'Mission: Impossible - Fallout' Review
A Riveting, Adrenaline Fueled Ride From Beginning to End
The Mission: Impossible franchise has actually gotten better in its later stages. Ghost Protocol really brought the franchise back into the mainstream and it only got better with Rogue Nation. It also helps to have Tom Cruise doing his own stunts, adding a higher sense of realism to the films. Luckily, Mission: Impossible - Fallout continues the streak of great action films in this franchise.
After the results of Rogue Nation, multiple sources of plutonium are still floating around. A secret terrorist organization is planning on using the plutonium to blow up three major cities. The plutonium goes missing and it is up to Ethan Hunt (Cruise) and the IMF to find it before it gets into the wrong hands. With corruption and betrayal making it hard to know who to trust, the IMF finds themselves in a race against the clock to save the world.
Once again, Cruise is excellent as Ethan Hunt. He has a strong dedication to his job and saving the world, however, he battles with questions between right and wrong. He is willing to save others even if it means letting the bad guys escape. Cruise does all of his own stunts and it really adds a raw, grittiness to the action scenes because no CGI or editing has to be used to make it look like its him.
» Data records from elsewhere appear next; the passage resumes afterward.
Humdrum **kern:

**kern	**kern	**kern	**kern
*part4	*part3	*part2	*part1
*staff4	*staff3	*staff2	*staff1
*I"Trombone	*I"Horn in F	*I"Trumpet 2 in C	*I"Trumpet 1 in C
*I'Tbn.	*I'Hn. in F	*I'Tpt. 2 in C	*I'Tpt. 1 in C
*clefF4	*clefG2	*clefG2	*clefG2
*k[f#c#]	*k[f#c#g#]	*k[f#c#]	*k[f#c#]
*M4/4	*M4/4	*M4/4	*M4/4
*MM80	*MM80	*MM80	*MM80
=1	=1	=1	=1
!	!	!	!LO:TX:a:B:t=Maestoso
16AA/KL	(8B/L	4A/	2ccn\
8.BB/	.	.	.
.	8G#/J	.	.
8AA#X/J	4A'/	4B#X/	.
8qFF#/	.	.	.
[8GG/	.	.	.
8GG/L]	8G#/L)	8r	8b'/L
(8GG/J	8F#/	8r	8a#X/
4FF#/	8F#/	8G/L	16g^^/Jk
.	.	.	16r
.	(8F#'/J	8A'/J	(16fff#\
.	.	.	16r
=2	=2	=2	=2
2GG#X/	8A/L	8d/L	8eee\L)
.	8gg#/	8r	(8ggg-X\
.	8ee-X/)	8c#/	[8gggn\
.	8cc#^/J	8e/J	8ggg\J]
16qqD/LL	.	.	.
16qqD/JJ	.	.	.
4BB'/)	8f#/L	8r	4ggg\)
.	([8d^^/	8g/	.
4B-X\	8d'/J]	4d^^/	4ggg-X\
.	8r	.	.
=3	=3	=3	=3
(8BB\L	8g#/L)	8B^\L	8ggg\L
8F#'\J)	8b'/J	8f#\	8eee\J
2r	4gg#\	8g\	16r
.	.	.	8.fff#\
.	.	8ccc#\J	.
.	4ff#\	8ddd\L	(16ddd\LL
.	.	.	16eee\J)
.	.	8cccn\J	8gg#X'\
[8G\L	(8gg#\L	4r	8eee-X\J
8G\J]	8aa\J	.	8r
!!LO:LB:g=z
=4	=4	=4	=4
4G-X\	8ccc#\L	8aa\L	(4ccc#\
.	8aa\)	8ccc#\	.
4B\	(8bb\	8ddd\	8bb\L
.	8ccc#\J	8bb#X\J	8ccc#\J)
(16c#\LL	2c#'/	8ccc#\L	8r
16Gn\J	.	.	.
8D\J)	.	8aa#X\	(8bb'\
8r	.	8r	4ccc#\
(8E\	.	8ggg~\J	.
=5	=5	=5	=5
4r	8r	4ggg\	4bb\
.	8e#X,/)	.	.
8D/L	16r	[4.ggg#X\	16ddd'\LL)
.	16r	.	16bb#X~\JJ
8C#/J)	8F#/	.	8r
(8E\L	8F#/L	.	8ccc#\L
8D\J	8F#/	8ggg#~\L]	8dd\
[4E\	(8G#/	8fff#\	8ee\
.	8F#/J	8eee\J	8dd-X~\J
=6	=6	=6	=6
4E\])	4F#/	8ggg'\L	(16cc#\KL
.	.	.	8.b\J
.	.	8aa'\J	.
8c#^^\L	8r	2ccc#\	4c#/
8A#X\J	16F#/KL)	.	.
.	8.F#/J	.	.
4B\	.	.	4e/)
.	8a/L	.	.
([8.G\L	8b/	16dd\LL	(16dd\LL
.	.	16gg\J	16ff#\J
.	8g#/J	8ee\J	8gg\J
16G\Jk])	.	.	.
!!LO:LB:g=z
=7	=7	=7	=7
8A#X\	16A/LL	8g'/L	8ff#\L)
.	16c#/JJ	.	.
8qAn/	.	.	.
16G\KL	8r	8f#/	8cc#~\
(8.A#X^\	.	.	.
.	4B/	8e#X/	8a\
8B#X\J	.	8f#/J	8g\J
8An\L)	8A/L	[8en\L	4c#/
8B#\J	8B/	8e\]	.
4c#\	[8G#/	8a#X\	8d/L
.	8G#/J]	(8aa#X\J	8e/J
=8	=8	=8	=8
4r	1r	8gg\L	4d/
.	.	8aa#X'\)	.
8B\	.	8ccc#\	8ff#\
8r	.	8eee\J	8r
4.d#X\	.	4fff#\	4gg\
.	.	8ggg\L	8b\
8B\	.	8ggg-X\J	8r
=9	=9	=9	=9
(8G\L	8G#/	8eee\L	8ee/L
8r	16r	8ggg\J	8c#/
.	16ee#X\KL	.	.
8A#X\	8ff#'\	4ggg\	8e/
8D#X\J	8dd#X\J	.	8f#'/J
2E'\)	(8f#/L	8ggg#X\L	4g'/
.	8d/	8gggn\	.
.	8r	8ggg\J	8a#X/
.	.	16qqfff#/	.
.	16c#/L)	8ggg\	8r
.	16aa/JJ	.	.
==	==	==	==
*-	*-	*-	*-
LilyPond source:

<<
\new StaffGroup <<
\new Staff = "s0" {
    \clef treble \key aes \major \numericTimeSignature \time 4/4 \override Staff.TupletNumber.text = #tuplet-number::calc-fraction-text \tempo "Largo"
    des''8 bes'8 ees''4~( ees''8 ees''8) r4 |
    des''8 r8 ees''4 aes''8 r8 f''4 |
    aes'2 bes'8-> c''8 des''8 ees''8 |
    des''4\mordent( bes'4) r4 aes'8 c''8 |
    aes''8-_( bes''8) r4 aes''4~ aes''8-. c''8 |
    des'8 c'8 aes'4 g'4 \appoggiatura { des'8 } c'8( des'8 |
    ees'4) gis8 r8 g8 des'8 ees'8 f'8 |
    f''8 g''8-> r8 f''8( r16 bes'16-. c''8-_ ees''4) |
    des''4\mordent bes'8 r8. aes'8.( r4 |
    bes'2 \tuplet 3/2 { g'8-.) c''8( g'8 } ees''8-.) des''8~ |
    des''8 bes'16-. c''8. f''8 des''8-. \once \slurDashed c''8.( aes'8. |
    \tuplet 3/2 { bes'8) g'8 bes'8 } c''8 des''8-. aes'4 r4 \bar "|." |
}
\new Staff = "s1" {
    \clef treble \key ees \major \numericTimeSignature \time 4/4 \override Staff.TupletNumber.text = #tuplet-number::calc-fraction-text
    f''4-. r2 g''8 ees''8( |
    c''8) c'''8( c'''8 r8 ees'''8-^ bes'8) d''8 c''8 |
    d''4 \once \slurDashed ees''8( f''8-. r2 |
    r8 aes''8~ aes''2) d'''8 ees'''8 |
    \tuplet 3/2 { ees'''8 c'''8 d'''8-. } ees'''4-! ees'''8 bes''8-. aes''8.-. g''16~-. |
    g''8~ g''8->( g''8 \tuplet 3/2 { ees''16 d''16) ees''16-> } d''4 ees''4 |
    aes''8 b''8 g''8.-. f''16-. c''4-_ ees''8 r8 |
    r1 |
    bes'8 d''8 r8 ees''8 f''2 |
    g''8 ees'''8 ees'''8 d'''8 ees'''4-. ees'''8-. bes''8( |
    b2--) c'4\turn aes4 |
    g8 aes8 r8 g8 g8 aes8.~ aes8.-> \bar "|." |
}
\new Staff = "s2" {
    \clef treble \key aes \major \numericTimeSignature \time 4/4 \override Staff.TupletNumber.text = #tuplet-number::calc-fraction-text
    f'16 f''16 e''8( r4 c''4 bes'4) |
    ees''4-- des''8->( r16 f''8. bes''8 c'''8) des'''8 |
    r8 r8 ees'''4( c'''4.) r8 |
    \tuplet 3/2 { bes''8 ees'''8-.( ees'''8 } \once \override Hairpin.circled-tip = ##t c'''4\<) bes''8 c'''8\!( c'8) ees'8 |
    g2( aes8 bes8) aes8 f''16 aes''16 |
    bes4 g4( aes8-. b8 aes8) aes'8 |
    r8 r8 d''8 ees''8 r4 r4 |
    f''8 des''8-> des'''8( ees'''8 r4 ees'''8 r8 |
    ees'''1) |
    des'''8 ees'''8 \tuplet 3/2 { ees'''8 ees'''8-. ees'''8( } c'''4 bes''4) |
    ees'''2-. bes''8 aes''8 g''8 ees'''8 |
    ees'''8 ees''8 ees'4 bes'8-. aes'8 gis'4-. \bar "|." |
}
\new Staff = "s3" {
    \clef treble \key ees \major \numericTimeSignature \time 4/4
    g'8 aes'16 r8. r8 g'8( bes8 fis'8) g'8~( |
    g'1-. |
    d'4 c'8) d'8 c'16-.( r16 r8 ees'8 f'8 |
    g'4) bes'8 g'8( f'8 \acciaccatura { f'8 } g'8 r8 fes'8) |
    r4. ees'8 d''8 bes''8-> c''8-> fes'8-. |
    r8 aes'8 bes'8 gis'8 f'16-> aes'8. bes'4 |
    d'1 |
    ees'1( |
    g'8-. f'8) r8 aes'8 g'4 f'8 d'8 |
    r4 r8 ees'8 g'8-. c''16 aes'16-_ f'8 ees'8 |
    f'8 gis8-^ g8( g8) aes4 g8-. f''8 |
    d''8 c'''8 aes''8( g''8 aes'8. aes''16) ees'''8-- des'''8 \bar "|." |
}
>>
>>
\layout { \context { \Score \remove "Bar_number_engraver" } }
He is surrounded by a great supporting cast as well. Simon Pegg adds some levity to intense scenes but still plays a vital part in the story. Rebecca Ferguson reprises her role from the last movie and she is able to play a strong, independent character while still having very strong chemistry with Cruise. Ving Rhames is always great during these movies and his friendship with Cruise during this movie is a definite strong point.
Henry Cavill plays the villain and while he does a good job, he never really felt very menacing. He just seemed like a generic Mission: Impossible bad guy, but I did like his character. He does a good job during the fight scenes. Also, the mustache didn't make much of a difference so not sure why he couldn't shave it off. Sean Harris reprises his villainous role from the last film and I thought he was a lot more menacing and interesting than Cavill's character. His voice is somewhat creepy and he always sounds like he's one step ahead.
Christopher McQuarrie does an amazing job at directing this movie. These are some of the most intense, raw, and adrenaline-fueled action scenes I have ever seen. There is a helicopter sequence that is jaw-dropping, not just from what is occurring, but from the way that it is filmed. The action scenes keep you locked in and keep the movie going at a good pace.
It is a long film and while the pacing is fine, it can feel a bit lengthy at times. The story is relatively simple, however, there are a lot of twists and betrayals that come in traditional Mission: Impossible franchise. It is surprising and provides some more intrigue in the plot, but the narrative can feel a lot more convoluted than it really is. It became a bit hard to follow at times simply because of how much changes so quickly. There are a lot of exposition dump scenes as well, where characters spout information at one another and sometimes these scenes feel unnecessarily complex.
While the film does tread familiar territory that is seen in this franchise, McQuarrie keeps it fresh with different set pieces and original action scenes that feel unique to this film alone. The plot has been done before, but the way the narrative is told and executed has elements of originality.
It is hard to believe that the Mission: Impossible franchise is six movies in but still finds new ways of creating amazing action sequences and developing the characters further. It is not the best in the franchise (my favorite is still Rogue Nation) but it is definitely up there and I would not be surprised if it becomes somebody else's favorite. Despite a lot of exposition, this is a high-octane, energy boost from beginning to end.